Il Giappone, ad esempio, ha visto in questi anni il debito pubblico salire oltre il 230% del Pil (in Italia è attorno al 131%), ha un deficit/Pil attorno all’8% (per l’Italia il deficit/Pil è salito attorno al 3,5% nel quarto trimestre del 2014) e secondo l’Ocse, ricorda Goldman Sachs, deve a tutti i costi procedere a riforme strutturali, altrimenti vedrà crescere il debito/Pil fino a circa il 247% del Pil entro il 2021, poi se non farà riforme lo vedrà decollare sino a superare il 400% prima del 2040, altrimenti con riforme e una bassa crescita/bassa inflazione lo vedrà stazionare attorno o poco sotto i livelli attuali dal 2030 in avanti. Secondo alcuni banchieri il punto di non ritorno è spesso rappresentato dalla decisione, politica, di provare a generare la crescita attraverso la sistematica gestione di disavanzi della partite correnti.
Quando i governi smettono di puntare al surplus delle partite correnti e hanno bisogno dei soldi degli investitori privati per sopravvivere, lo spread da pagare rispetto a tassi “free risk” non può più essere compresso a soli 30-40 centesimi di punto percentuale, anche se per qualche tempo l’azione delle banche centrali può agire da calmiere, spostando così l'asticella sempre più in alto nella rincorsa della crescita del Pil in rapporto al costo del debito pubblico. Il quadro presentato da Goldman Sachs è certamente allarmante, pensate a cosa succederebbe se nei prossimi anni non solo l’economia italiana ma tutte le maggiori economie occidentali non riuscissero più a salire almeno quanto il costo del loro debito, per il momento “artificialmente” mantenuto basso dalle banche centrali.
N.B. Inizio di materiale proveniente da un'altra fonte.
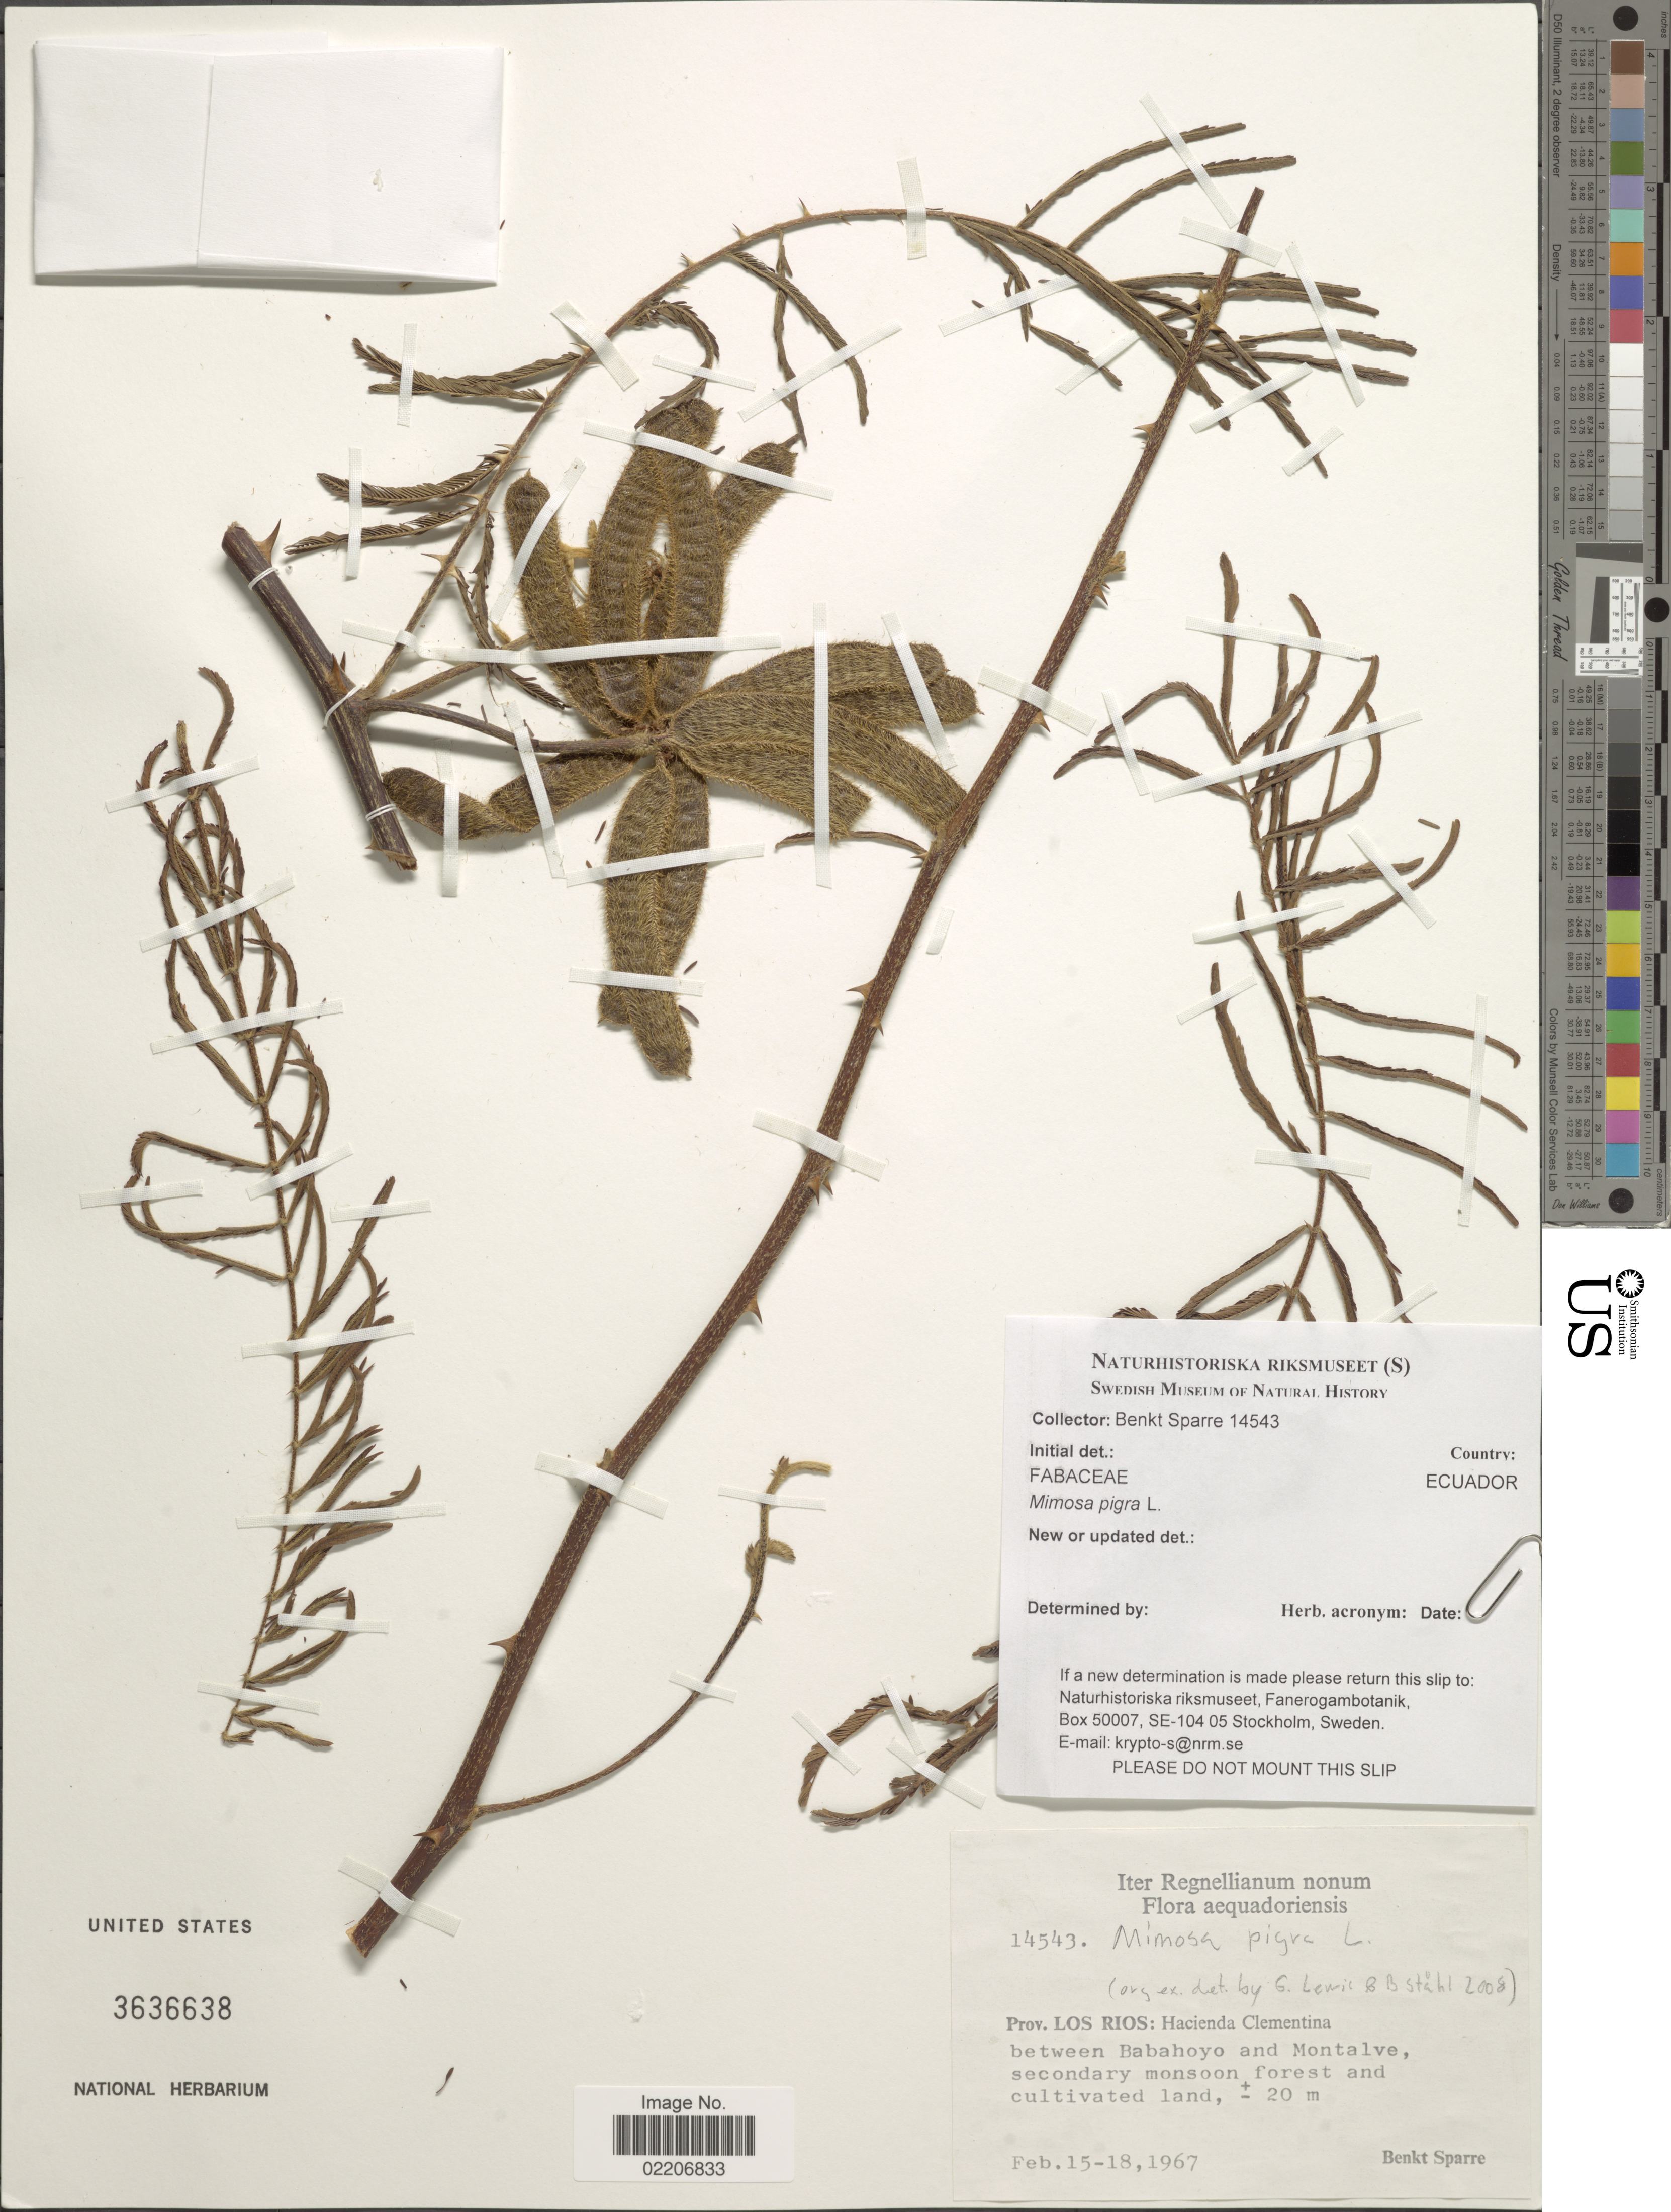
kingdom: Plantae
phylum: Tracheophyta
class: Magnoliopsida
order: Fabales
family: Fabaceae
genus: Mimosa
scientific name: Mimosa pigra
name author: L.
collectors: B. Sparre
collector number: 14543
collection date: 1967-02-15/1967-02-18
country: Ecuador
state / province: Los Ríos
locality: Hacienda Clementina, between Babahoyo and Montalve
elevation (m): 20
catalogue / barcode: US 3636638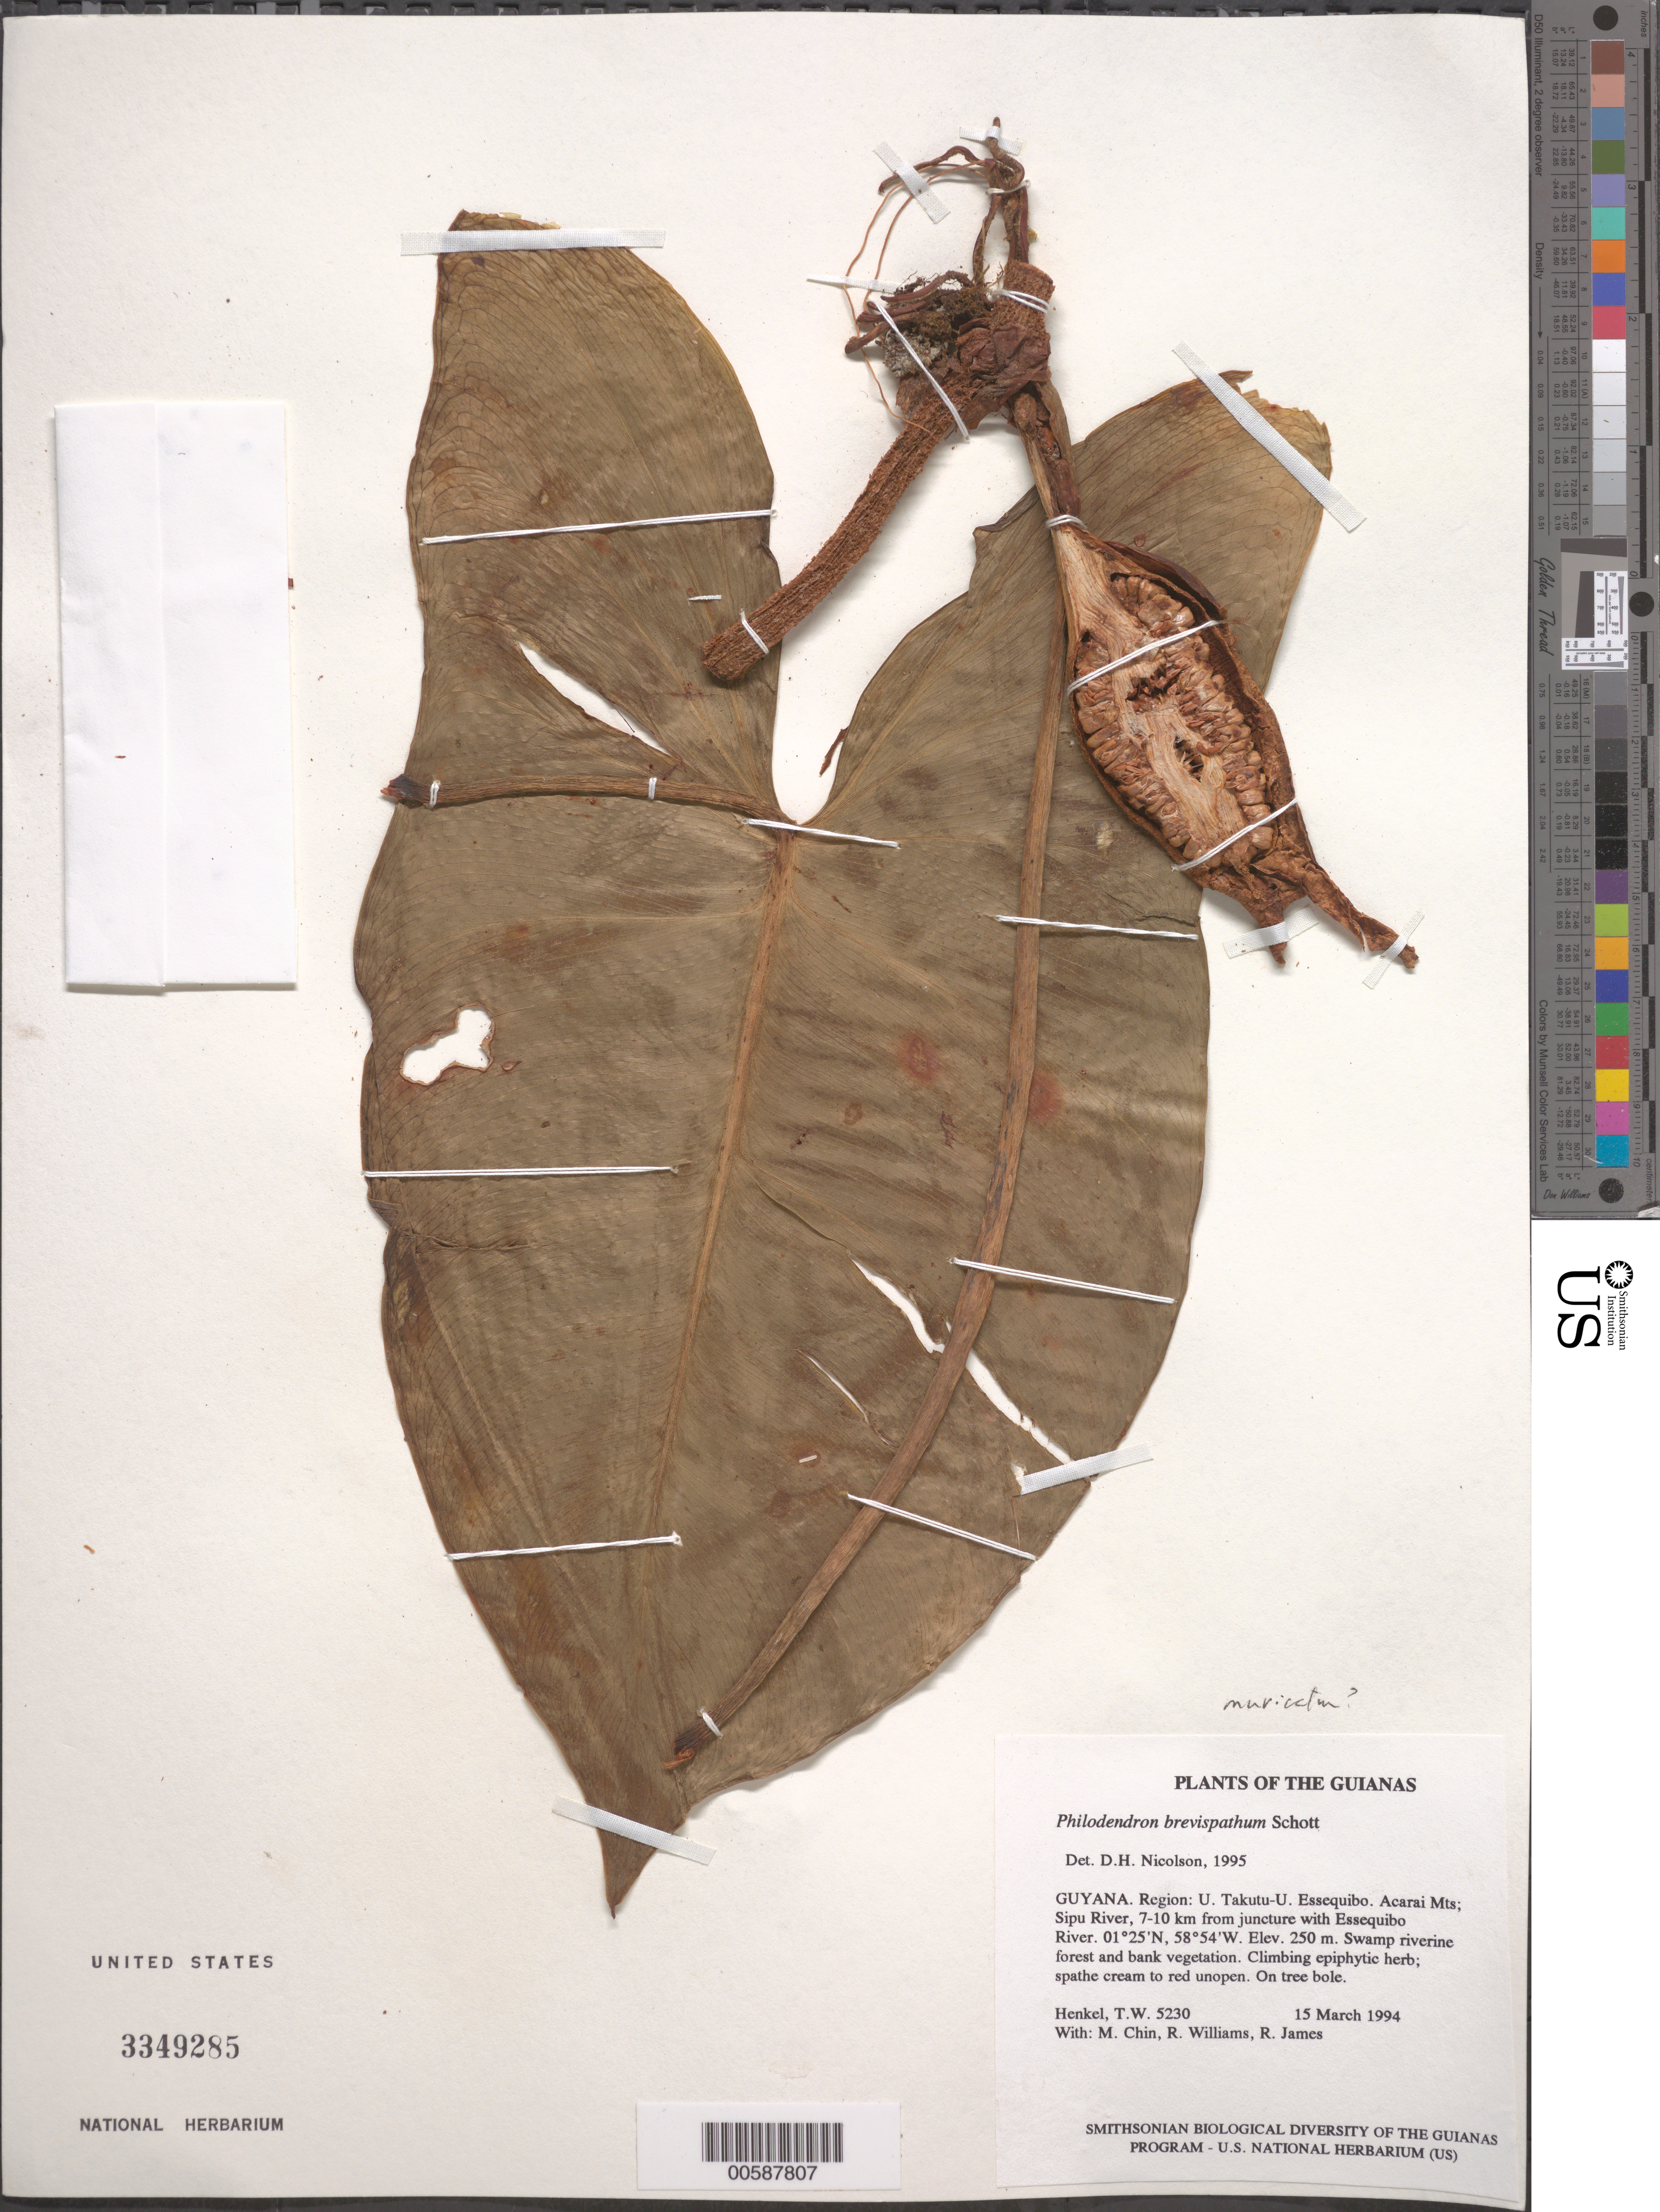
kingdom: Plantae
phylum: Tracheophyta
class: Liliopsida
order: Alismatales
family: Araceae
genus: Philodendron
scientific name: Philodendron brevispathum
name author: Schott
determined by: Nicolson, Dan H.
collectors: T. Henkel, M. Chin, R. Williams & R. James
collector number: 5230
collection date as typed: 15 March 1994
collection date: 1994-03-15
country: Guyana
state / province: U. Takutu-U. Essequibo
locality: Acarai Mts; Sipu River, 7-10 km from juncture with Essequibo River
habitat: Swamp riverine forest and bank vegetation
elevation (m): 250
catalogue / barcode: US 3349285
In sostanza ci troveremmo a dover decidere se e cosa tagliare per far fronte a oneri sul debito sempre maggiori o a dover annunciare una serie di default di proporzioni colossali, tali per cui tutta la crisi greca finirebbe con l’assomigliare ad un’operetta più che a una tragedia. Se quest’ultima fosse la scelta il rischio di fallimenti a catena del sistema bancario mondiale potrebbe essere elevato, anche se Goldman Sachs evita di dirlo, se si scegliesse la prima opzione, quella di “riforme strutturali” che facciano pagare sempre più per avere sempre meno servizi, si rischierebbe un progressivo impoverimento della popolazione.
Servirebbe un serio accordo tra debitori e creditori, in cui ciascuna delle due parti rinuncia a qualche suo “diritto acquisito” per venire incontro all'altroa, altrimenti tirare per le lunghe la vicenda servirà solo a far pagare ancora una volta ai giovani (di oggi, vecchi di domani) il peso di mancate o errate scelte. Se qualcuno ha un’idea brillante su come uscire da questo terribile “cul de sac” in cui rischiano tra l’altro di cadere tra qualche decennio anche le attuali economie emergenti come Cina, India o Brasile, farebbe meglio a farsi avanti e provare a farsi ascoltare prima che sia davvero troppo tardi.